Maehara’s task as new Democratic Party leader

Seiji Maehara, who defeated Yukio Edano in the Democratic Party’s latest leadership election, faces the daunting task of regaining voter support for the No. 1 opposition force — something no one has been able to do since its predecessor was swept out of power in 2012. To accomplish this herculean task, Maehara needs to set a clear direction for the party by uniting its ranks — which have been marked by internal divisions ever since the Democratic Party of Japan was briefly at the helm of government.

Maehara takes over from the outgoing chief Renho just as the party stands at a critical juncture. The leadership race was overshadowed by the moves of one DP lawmaker after another to leave the party in recent months — including former deputy party chief Goshi Hosono, who quit just as the party was about to choose a new leader — and their possible tie-up with a national party being contemplated by Tokyo Gov. Yuriko Koike. Speculation lingers that more DP lawmakers are waiting for a chance to leave the party to possibly join forces with the popular governor’s new party.

The DP’s dismal performance in the Tokyo Metropolitan Assembly election in early August, which forced Renho to quit as party chief after less than a year in the position, was preceded by the desertion of more than a dozen candidates tapped to run in the race on the party’s ticket. Popular support for the opposition leader remains sluggish in media polls, which has not gone up even as support for the administration of Prime Minister Shinzo Abe has plunged — evidence that the DP is not seen by voters as a viable alternative to Abe’s Liberal Democratic Party-led ruling coalition.

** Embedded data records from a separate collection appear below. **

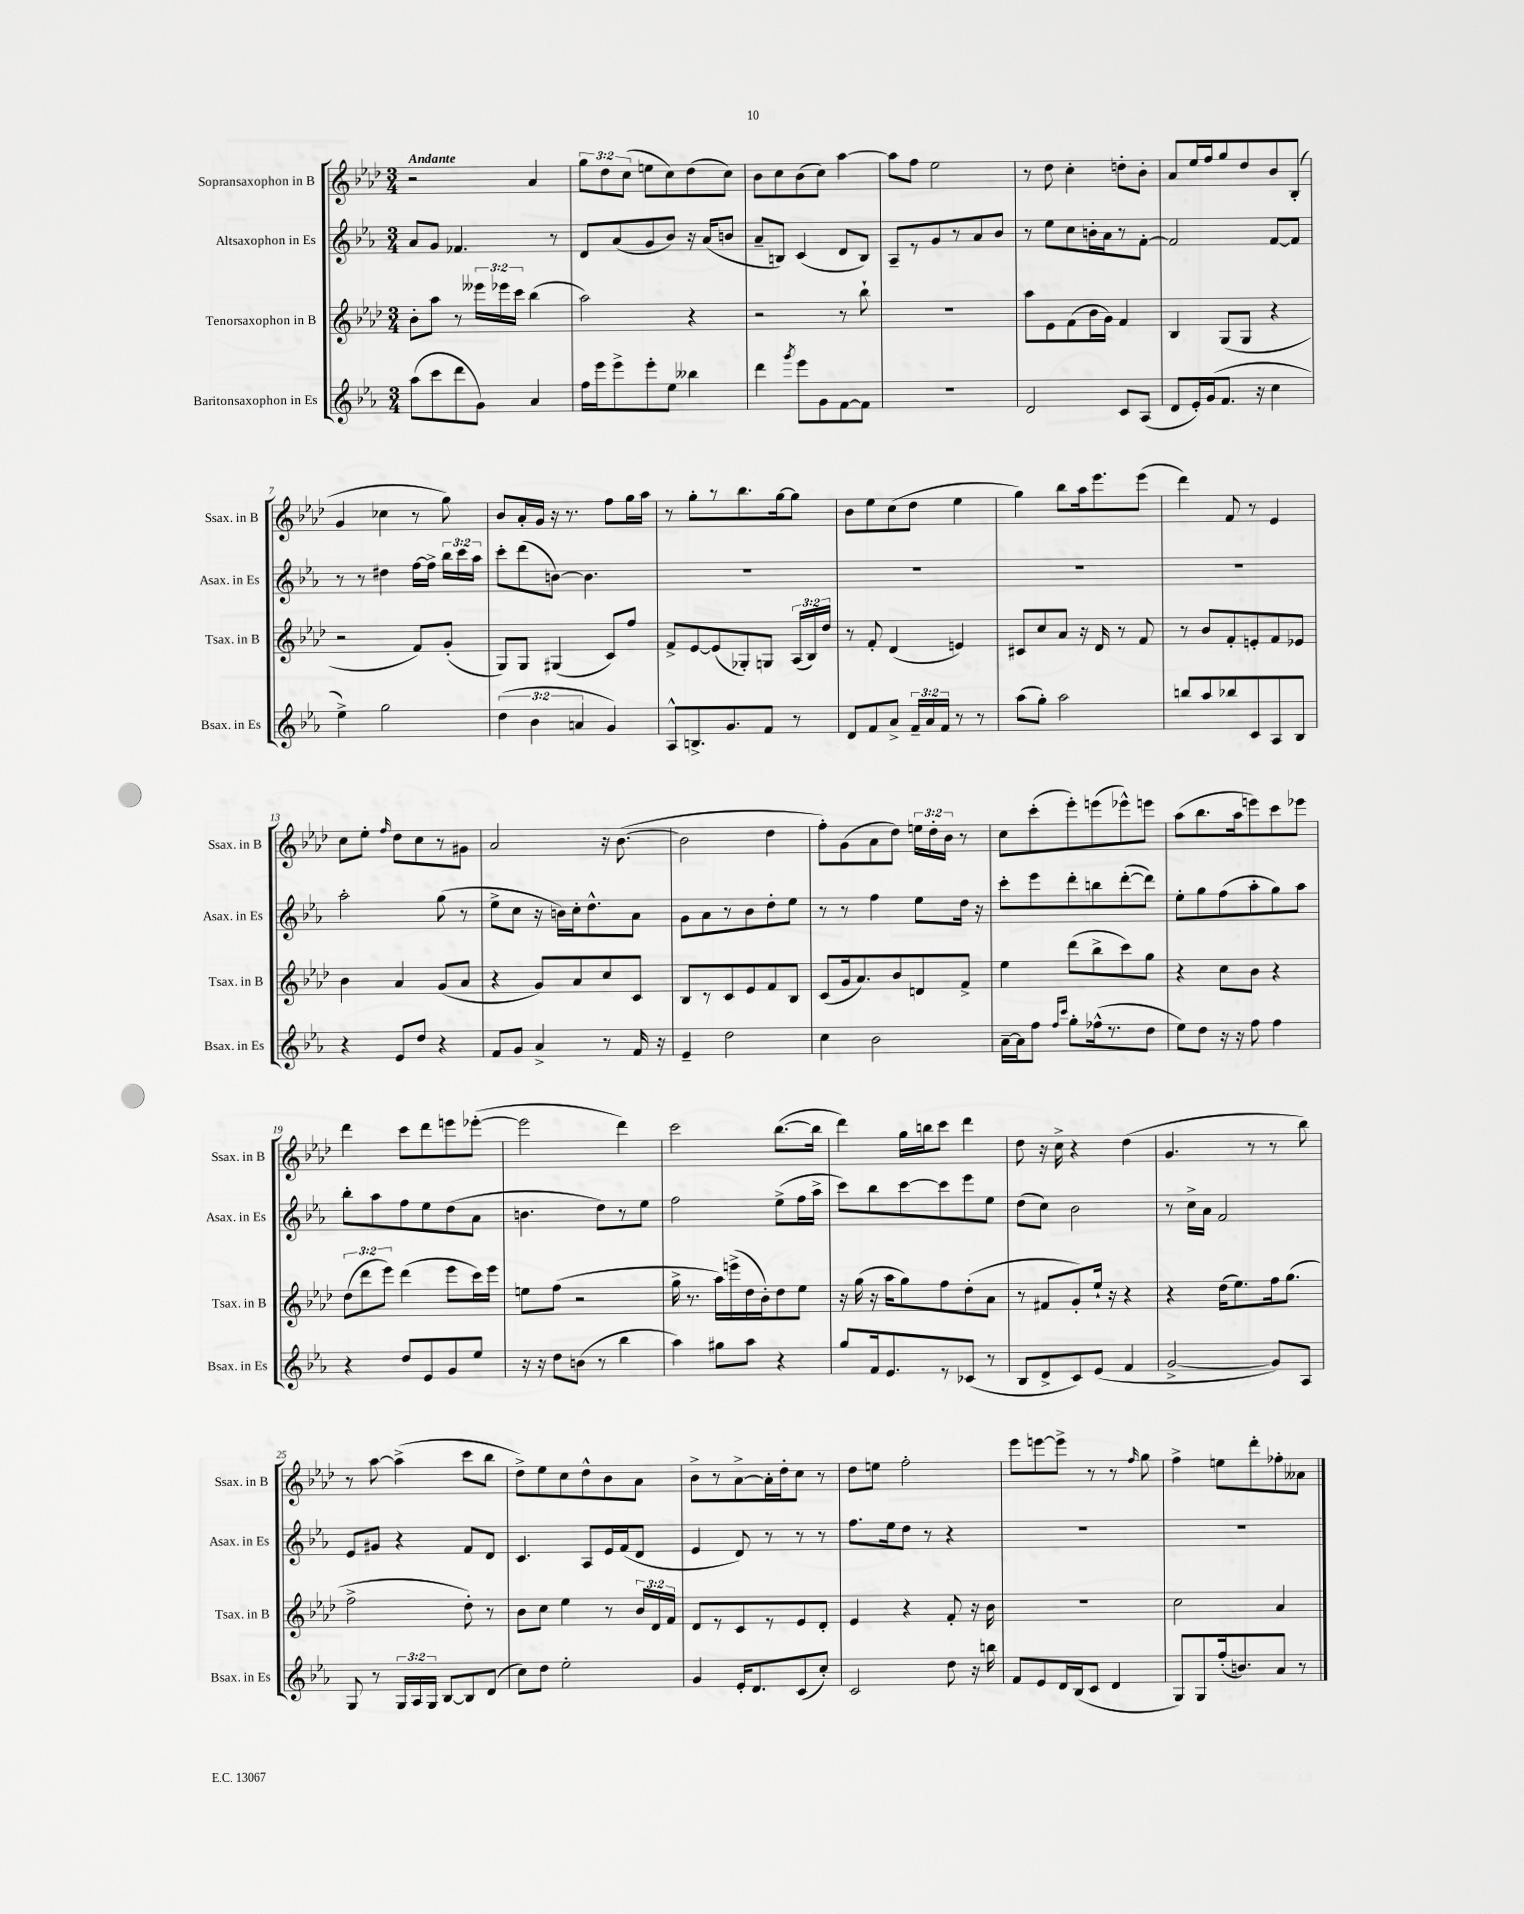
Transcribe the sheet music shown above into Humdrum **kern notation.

**kern	**kern	**kern	**kern
*staff4	*staff3	*staff2	*staff1
*clefG2	*clefG2	*clefG2	*clefG2
*k[b-e-a-]	*k[b-e-a-d-]	*k[b-e-a-]	*k[b-e-a-d-]
*M3/4	*M3/4	*M3/4	*M3/4
(8aa-	8b-'	8a-	2r
8ccc	8aa-	8g	.
8ddd	8r	4.f-	.
8g)	24eee--	.	.
.	24eee-	.	.
.	24ccc	.	.
4a-	(4bb-	.	4a-
.	.	8r	.
=	=	=	=
16ff	2aa-)	8d	12gg
16eee-	.	.	.
.	.	.	12dd-
8eee-^	.	(8a-	.
.	.	.	(12cc
8eee-'	.	8g	8ee
8ee-	.	8b-)	8cc)
4bb--	4r	16r	(8dd-
.	.	(16a-	.
.	.	8b	8cc)
=	=	=	=
4ddd	2r	8a-~	8b-
.	.	8B)	8cc
8qggg	.	.	.
8eee-	.	(4c	(8b-
8g	.	.	8cc)
[8f	8r	8d	[4aa-
8f]	8bb-`	8B)	.
=	=	=	=
2.r	2.r	8A-~	8aa-]
.	.	8r	8ff
.	.	8g	2ee-
.	.	8r	.
.	.	8a-	.
.	.	8b-	.
=	=	=	=
2d	8aa-	8r	8r
.	8e-	8ee-	8dd-
.	(8f	8cc	4cc'
.	16b-	16b'	.
.	16g)	16a-	.
8c	4f	8r	8dd'
(8A-	.	[8f'	8b-'
=	=	=	=
8d	4B-	2f]	8a-
16e-')	.	.	16ee-
(16g	.	.	16ff
8.f	(8G	.	8gg
.	8G	.	8dd-
16r	.	.	.
4cc	4r	[8f	8b-
.	.	8f]	(8B-'
=	=	=	=
4ee-^)	2r	8r	4g
.	.	8r	.
2gg	.	4dd#	4cc-
.	8f)	[16ff	8r
.	.	16ff^]	.
.	(8g'	24bb-	8gg)
.	.	24ccc	.
.	.	24aa-	.
=	=	=	=
(6dd	8G)	8ccc'	8b-
.	8G	(8ddd	16a-'
6b-	.	.	.
.	.	.	16g
.	(4G#	[8b)	16r
.	.	.	8.r
6a	.	.	.
.	.	4.b]	.
4g)	8c)	.	8ff
.	8ff	.	16gg
.	.	.	16aa-
=	=	=	=
8A-^^	8f^	2.r	8r
8.B^	[8e-	.	8gg'
.	(8e-]	.	8r
8.g	.	.	.
.	8G-')	.	8.bb-
8f	8G	.	.
.	.	.	[16gg
8r	(24A-	.	8gg]
.	24B-)	.	.
.	24dd-	.	.
=	=	=	=
8d	8r	2.r	8b-
8f	8f'	.	8ee-
8a-^	(4d-	.	(8cc
24f~	.	.	8dd-
24a-	.	.	.
24f	.	.	.
8r	4e)	.	4ee-
8r	.	.	.
=	=	=	=
(8aa-	8c#	2.r	4gg)
8gg')	8cc	.	.
2aa-	8a-	.	8bb-
.	16r	.	16aa-
.	16d-	.	8.eee-
.	8r	.	.
.	8f	.	(8eee-
=	=	=	=
8bb	8r	2.r	4ddd-)
8aa-	8b-	.	.
8bb-	8f'	.	8f
8c	8e'	.	8r
8A-	8f	.	4e-
8B-	8e-	.	.
=	=	=	=
4r	4b-	2aa-'	8cc
.	.	.	8ee-'
.	.	.	16qqff
8e-	4a-	.	8dd-
8dd	.	.	8cc
4r	(8g	(8gg	8r
.	8a-	8r	8g#
=	=	=	=
8f	4r	8ee-^	2a-
8g	.	8cc	.
4a-^	8g)	16r	.
.	.	16b)	.
.	8a-	16cc'	.
.	.	8.dd^^	.
8r	8cc	.	16r
.	.	.	([8.b-
16f	8c	8a-	.
16r	.	.	.
=	=	=	=
4e-~	8B-	8g	2b-]
.	8r	8a-	.
2dd	8c	8r	.
.	8e-	8b-	.
.	8f	8dd'	4dd-
.	8B-	8ee-	.
=	=	=	=
4cc	(8c	8r	8ff')
.	16g	8r	(8g
.	8.a-)	.	.
2b-	.	4ff	8a-
.	8b-	.	8dd-)
.	8d	8ee-	24ee
.	.	.	24dd-'
.	.	.	24b-
.	8f^	16dd	8r
.	.	16r	.
=	=	=	=
[16a-~	4ee-	8ccc'	8cc
16a-]	.	.	.
8ff	.	8eee-	(8ccc'
16qqff	.	.	.
16qqccc	.	.	.
8gg'	(8ddd-	8ddd'	8eee-')
(16ff-^^	8bb-^	8bb	(8eee
8.r	.	.	.
.	8ccc)	([8ddd'	8eee-^^)
8dd	8gg	8ddd])	8eee
=	=	=	=
8ee-)	4r	8ee-'	(8aa-
8dd	.	8gg	8.bb-
16r	8cc	(8ff	.
16r	.	.	16aa-
8ff	8b-	8aa-'	8eee)
4ff	4r	8gg)	8ccc
.	.	8aa-	8eee-
=	=	=	=
4r	(12dd-	8bb-'	4ddd-
.	12ddd-	.	.
.	.	8aa-	.
.	12eee-)	.	.
8dd	(4ddd-	8ff	8ccc
8e-	.	8ee-	8ddd-
8g	8eee-	(8dd	8eee
8ee-	16ccc)	8a-	([8eee-'
.	16eee-	.	.
=	=	=	=
16r	8ee	4.b	2eee-]
16r	.	.	.
8dd	(8ff	.	.
(8b	2r	.	.
8r	.	8dd)	.
4bb-	.	8r	4ddd-)
.	.	8ee-	.
=	=	=	=
4aa-)	16gg^	2ff	2ccc
.	8.r	.	.
8gg#	16aa-)	.	.
.	(16eee^	.	.
8aa-	16dd-	.	.
.	16b-')	.	.
4r	8dd-	(8ee-^	([8.bb-
.	8ee-	16ff	.
.	.	16aa-^	16bb-]
=	=	=	=
8gg	16r	8ccc)	4ddd-)
.	(16gg	.	.
16f	16r	8bb-	.
8.e-	16aa-	.	.
.	8gg)	[8ccc	16gg
.	.	.	16bb
8r	8ff	8ccc]	8ccc
(8c-	(8dd-'	8eee-	4ddd-
8r	8a-	8ee-	.
=	=	=	=
8B-	8r	(8dd	8dd-
8d^	8f#	8cc)	16r
.	.	.	16cc^
8c)	8g')	2b-	4r
(8e-	16ee-`	.	.
.	16r	.	.
4f	4r	.	(4dd-
=	=	=	=
[2g^	4r	8r	4.g
.	.	16cc^	.
.	.	16a-	.
.	(16dd-	2f	.
.	8.ee-)	.	.
.	.	.	8r
8g])	16ff	.	8r
.	(8.gg	.	.
8A-	.	.	8bb-)
=	=	=	=
8G	2ff^	8e-	8r
8r	.	8g#	[8aa-
24G	.	4r	(4aa-^]
24A-	.	.	.
24G	.	.	.
[8B-	.	.	.
8B-]	8dd-')	8f	8ccc
(8d	8r	8d	8bb-
=	=	=	=
8cc)	8b-	4.c	8dd-^)
8dd	8cc	.	8ee-
2ee-'	4ee-	.	8cc
.	.	8A-	8dd-^^
.	8r	16e-	8b-
.	.	(16f	.
.	24b-	8d	8a-
.	24d-	.	.
.	24f	.	.
=	=	=	=
4g	8d-	4e-	8b-^
.	8r	.	8r
16e-'	8c	8d)	[8a-^
8.d	.	.	.
.	8r	8r	16a-']
.	.	.	16dd-'
(8c	8e-	8r	8cc
8cc')	8d-'	8r	8r
=	=	=	=
2c	4e-	8.ff	8dd-
.	.	.	8ee
.	.	16ee-	.
.	4r	8dd	2ff'
.	.	8r	.
8dd	8f'	4r	.
16r	16r	.	.
16bb	16b-	.	.
=	=	=	=
8f	2.r	2.r	8eee-
8e-	.	.	[8eee
16d	.	.	8eee^]
(16B-	.	.	.
8c	.	.	8r
4d	.	.	8r
.	.	.	16qqff
.	.	.	8gg
=	=	=	=
8G)	2cc	2.r	4ff^
8G	.	.	.
(16ff'	.	.	8ee
8.b)	.	.	.
.	.	.	8ddd-'
8a-	4a-	.	8ff-'
8r	.	.	8a--
==	==	==	==
*-	*-	*-	*-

It won’t be an easy job to quickly reverse the situation. The DP under the new leader will face its first test at the polls in the Lower House by-elections to be held in Aomori, Niigata and Ehime constituencies on Oct. 22 to fill the vacancies left by the death of LDP incumbents.

However, lack of progress in the talks between the DP and the Japanese Communist Party for campaign coordination to avoid competing with each other clouds the prospect of an opposition upset in the by-elections.

Campaign cooperation with the JCP was one of the key issues that divided Maehara and Edano in the DP leadership race. The DP’s cooperation with other opposition forces, in particular the JCP, in the last Upper House election in July 2016 was a partial success — after agreeing on a single candidate in each of the crucial electoral districts, the opposition forces managed to put a dent in the ruling coalition’s sweep of the seats contested.

Talks with the JCP on similar campaign coordination for the by-elections, however, have stalled as the DP entered the leadership race with Renho’s resignation last month. During the party race, Edano advocated the cooperation with the JCP as an effective step to boost the DP’s prospect in elections, Maehara was more negative, saying that the DP cannot work with other parties with which it differs on basic ideas and policies.

Maehara and Edano also appeared to differ on how the DP should position itself vis-a-vis the new force being planned by Koike. While Maehara said he would make a judgment on Koike’s party when its policy ideas become known — leaving room for the DP partnering with Koike in the future — Edano took a more skeptical stance, noting that Koike’s planned party will likely end up supporting the LDP.

Many of the differences between Maehara and Edano during the race appeared to run along the party’s factional lines, with Maehara mainly supported by its conservative ranks, of whom he is a leading member, and Edano backed by the DP’s more liberal groups. The first job for the new DP chief would be to bridge the gap among its members that was exposed in the race and set a clear direction in which the party’s lawmakers can rally behind the new leader.

That would certainly not be easy — given what the party has experienced both when it was in power and as it struggled to rebuild support as leader of the opposition camp. But that seems to be the only way for the party to overcome its identity crisis. Either way the party is going, it will need to hold its own. Otherwise the DP may find itself drowned in yet another wave of political regrouping.